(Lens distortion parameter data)
-----
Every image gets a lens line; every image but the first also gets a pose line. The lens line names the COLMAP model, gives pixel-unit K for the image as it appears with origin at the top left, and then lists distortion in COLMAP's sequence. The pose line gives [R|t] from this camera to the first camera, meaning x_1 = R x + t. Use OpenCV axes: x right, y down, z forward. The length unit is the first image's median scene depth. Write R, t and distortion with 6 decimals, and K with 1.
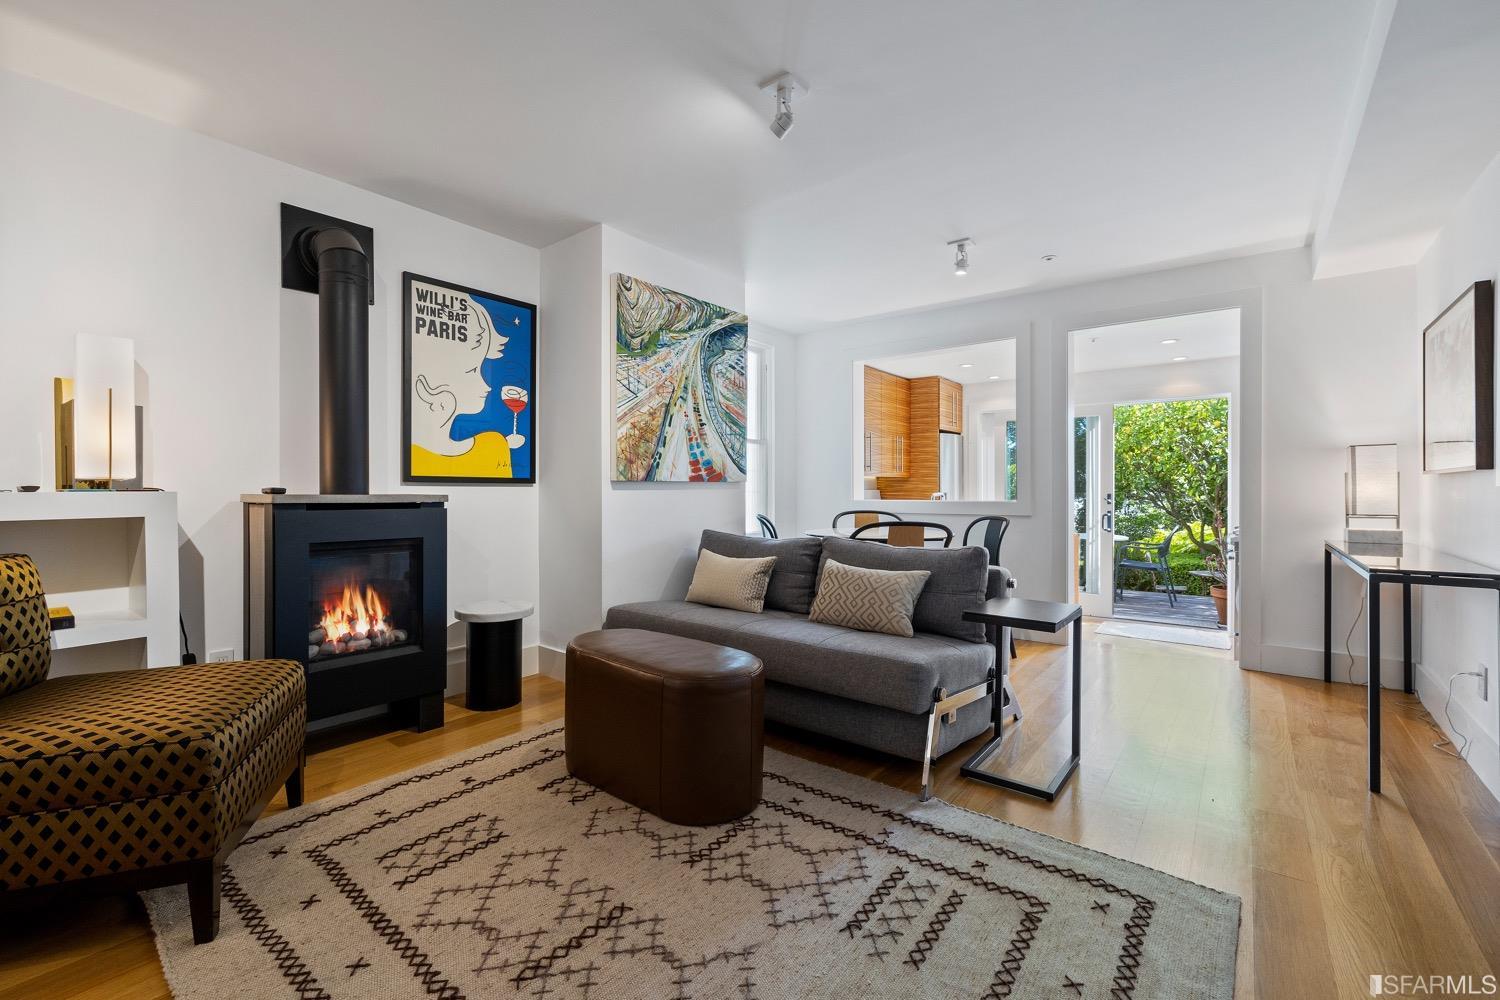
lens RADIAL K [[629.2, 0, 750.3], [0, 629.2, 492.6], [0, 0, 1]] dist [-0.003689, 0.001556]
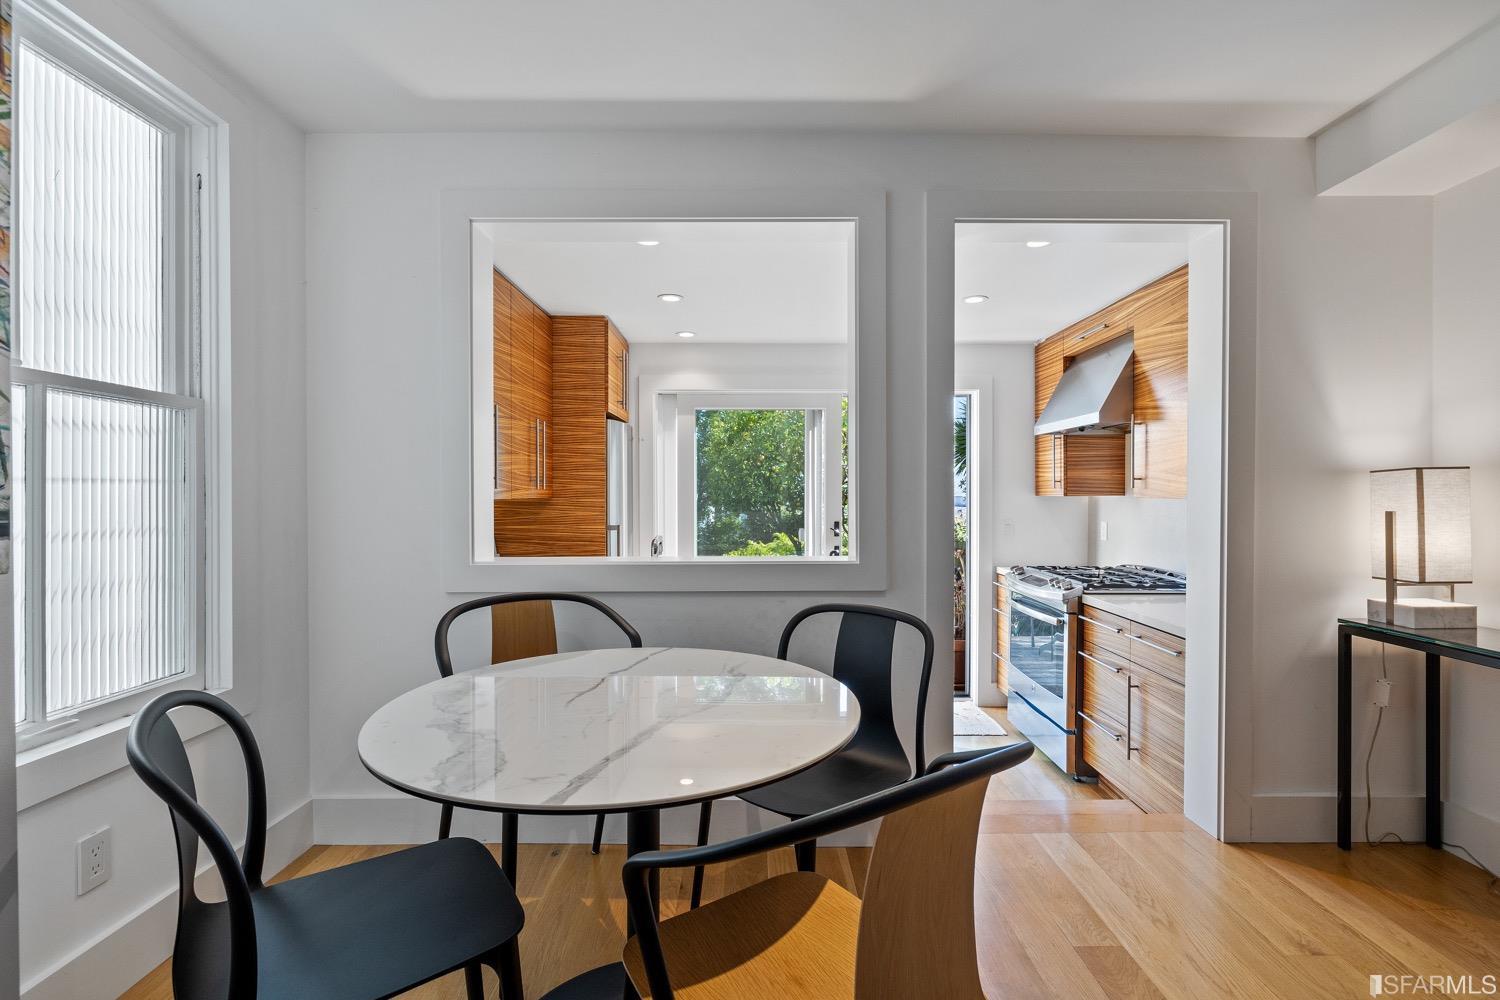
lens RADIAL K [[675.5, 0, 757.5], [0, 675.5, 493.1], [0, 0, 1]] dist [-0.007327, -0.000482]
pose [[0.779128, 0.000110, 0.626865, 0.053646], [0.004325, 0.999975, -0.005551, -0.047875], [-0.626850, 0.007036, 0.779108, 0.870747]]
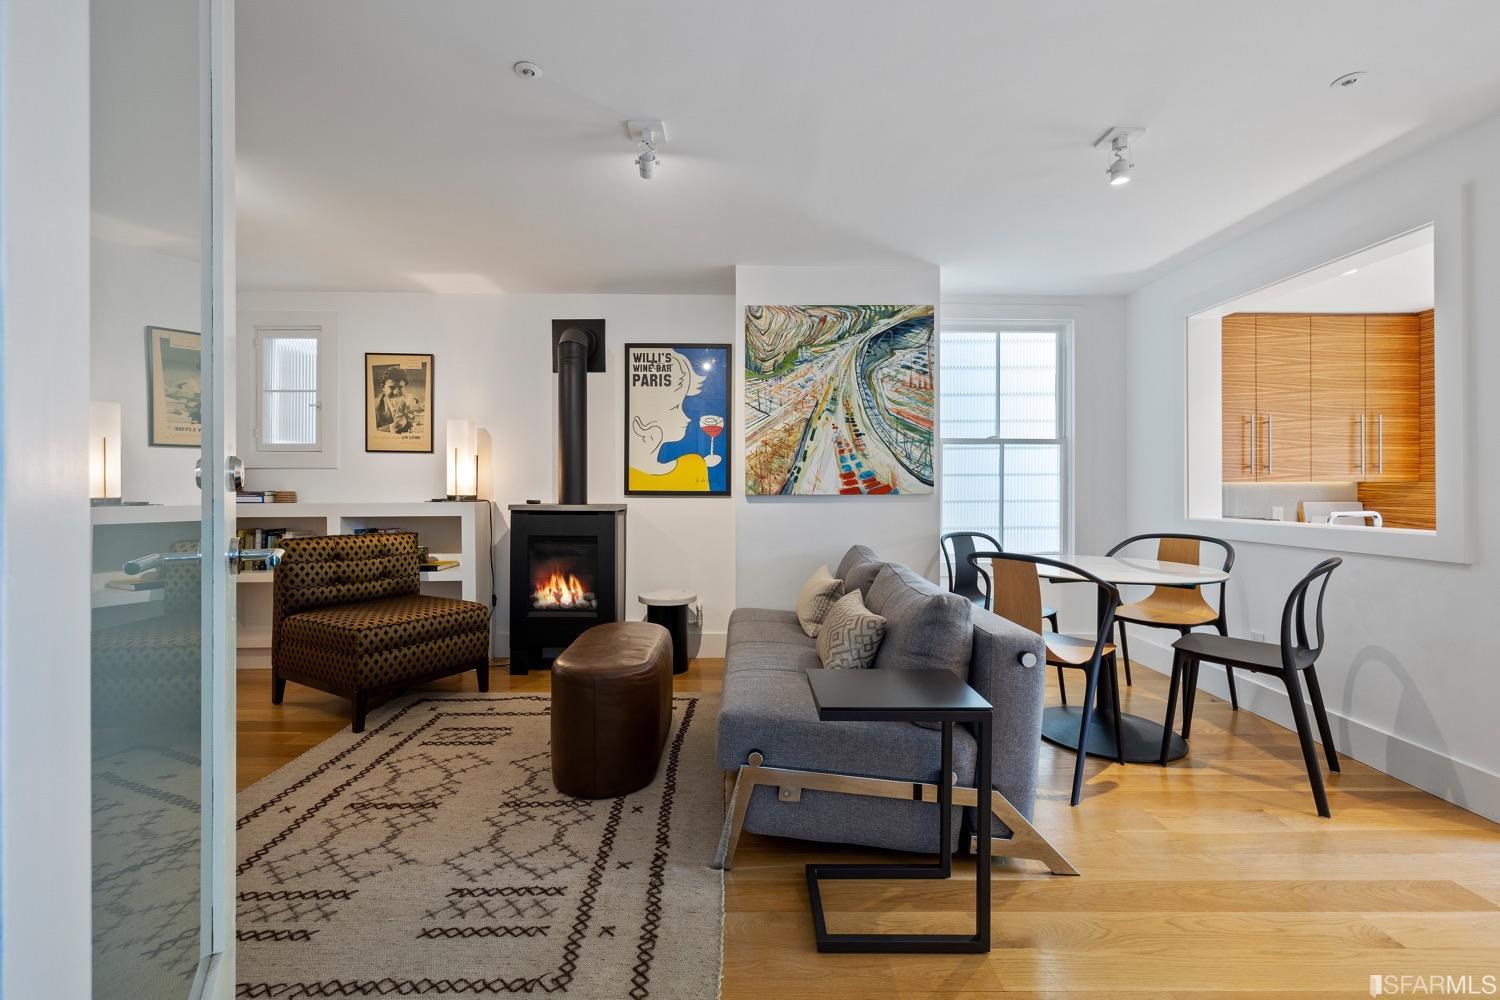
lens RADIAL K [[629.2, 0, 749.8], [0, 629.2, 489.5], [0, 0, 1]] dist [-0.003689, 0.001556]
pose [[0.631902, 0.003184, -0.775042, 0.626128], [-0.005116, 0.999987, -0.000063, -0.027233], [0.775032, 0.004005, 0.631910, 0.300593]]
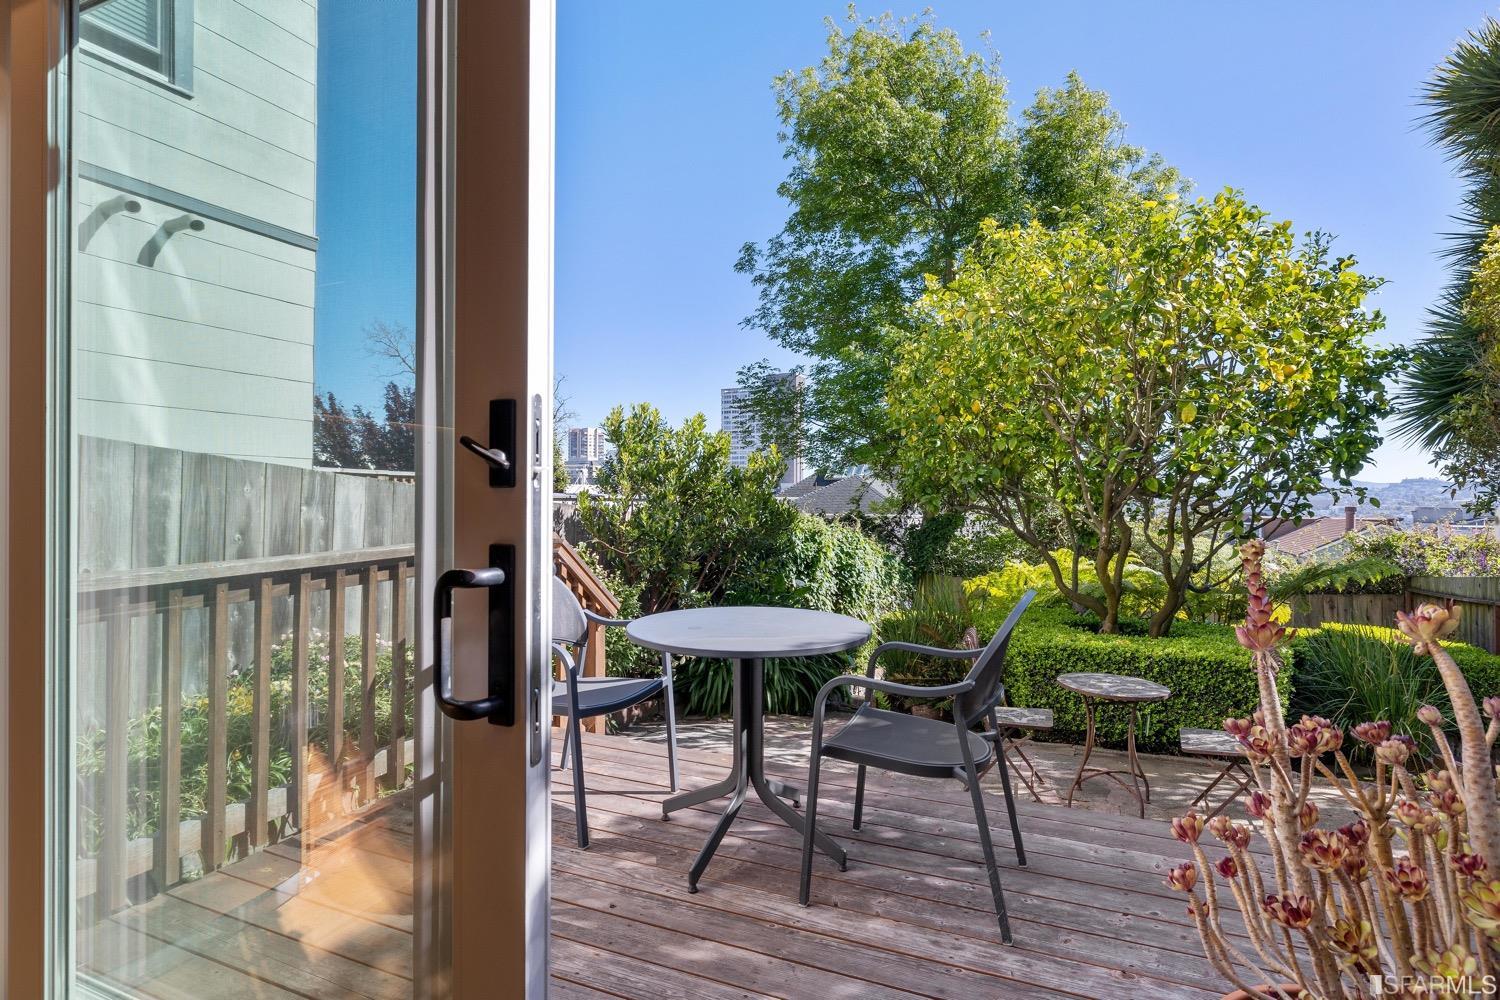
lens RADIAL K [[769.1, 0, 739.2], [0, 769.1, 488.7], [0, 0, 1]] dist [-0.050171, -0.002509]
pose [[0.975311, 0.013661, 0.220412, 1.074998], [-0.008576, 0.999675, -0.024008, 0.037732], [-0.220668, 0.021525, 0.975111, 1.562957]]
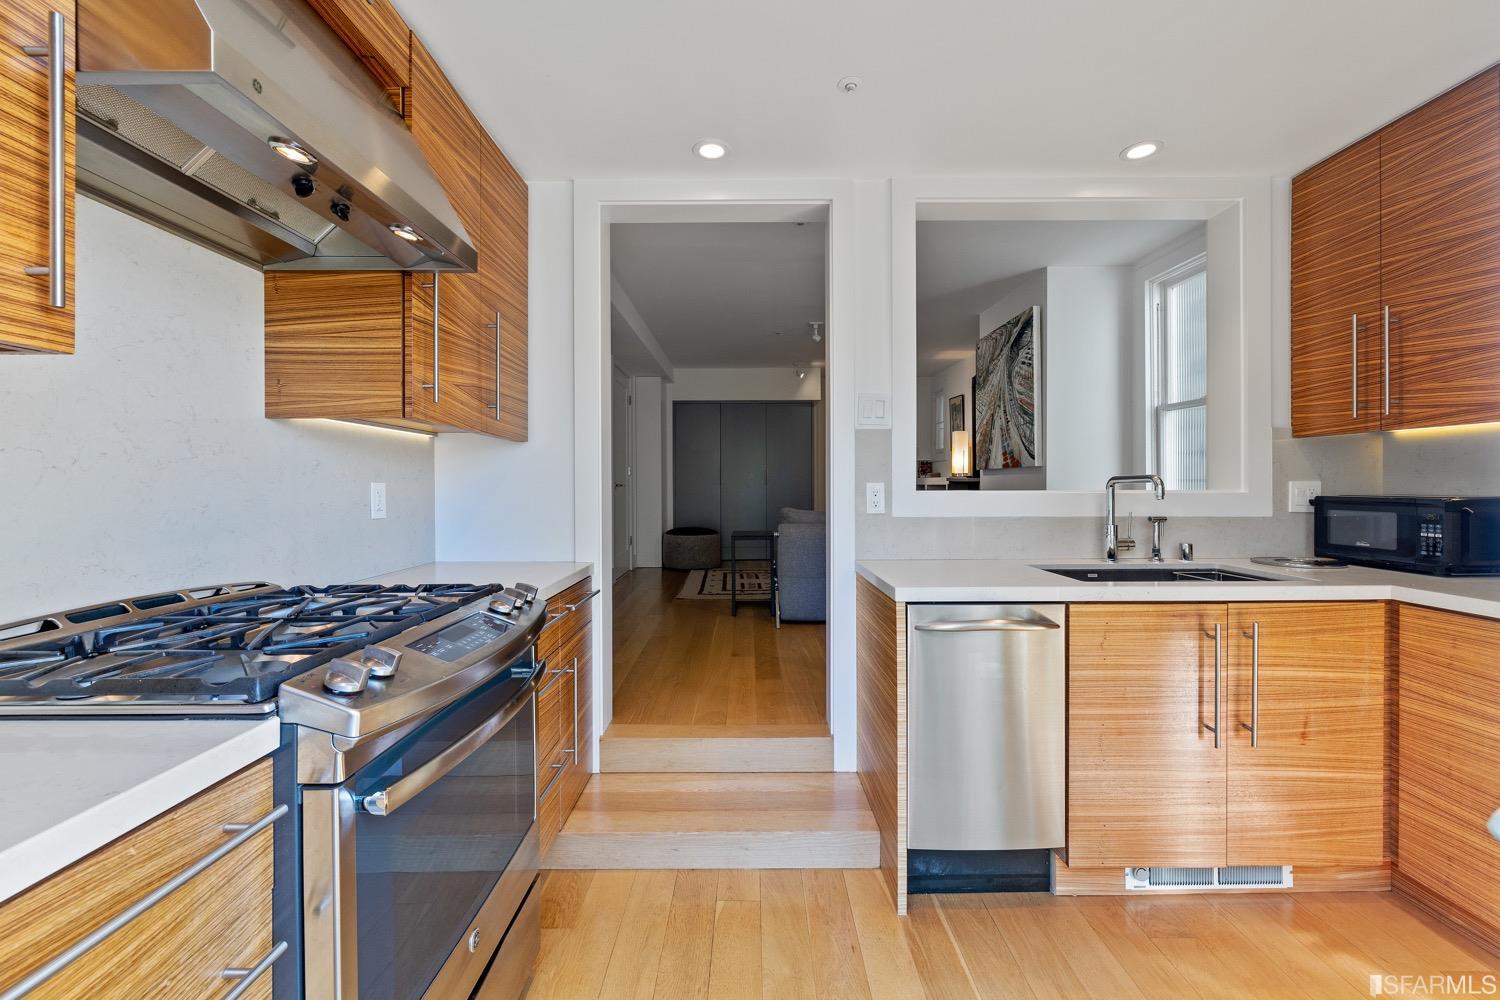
-----
TASK DESCRIPTION -> Convert all the lines above into a JSON list of strings, one string per line, with blank lines skipped. Leave the pictures out.

EXERCISE RESULT ->
[
  "Every image gets a lens line; every image but the first also gets a pose line. The lens line names the COLMAP model, gives pixel-unit K for the image as it appears with origin at the top left, and then lists distortion in COLMAP's sequence. The pose line gives [R|t] from this camera to the first camera, meaning x_1 = R x + t. Use OpenCV axes: x right, y down, z forward. The length unit is the first image's median scene depth. Write R, t and distortion with 6 decimals, and K with 1.",
  "lens RADIAL K [[629.2, 0, 750.3], [0, 629.2, 492.6], [0, 0, 1]] dist [-0.003689, 0.001556]",
  "lens RADIAL K [[675.5, 0, 757.5], [0, 675.5, 493.1], [0, 0, 1]] dist [-0.007327, -0.000482]",
  "pose [[0.779128, 0.000110, 0.626865, 0.053646], [0.004325, 0.999975, -0.005551, -0.047875], [-0.626850, 0.007036, 0.779108, 0.870747]]",
  "lens RADIAL K [[629.2, 0, 749.8], [0, 629.2, 489.5], [0, 0, 1]] dist [-0.003689, 0.001556]",
  "pose [[0.631902, 0.003184, -0.775042, 0.626128], [-0.005116, 0.999987, -0.000063, -0.027233], [0.775032, 0.004005, 0.631910, 0.300593]]",
  "lens RADIAL K [[769.1, 0, 739.2], [0, 769.1, 488.7], [0, 0, 1]] dist [-0.050171, -0.002509]",
  "pose [[0.975311, 0.013661, 0.220412, 1.074998], [-0.008576, 0.999675, -0.024008, 0.037732], [-0.220668, 0.021525, 0.975111, 1.562957]]"
]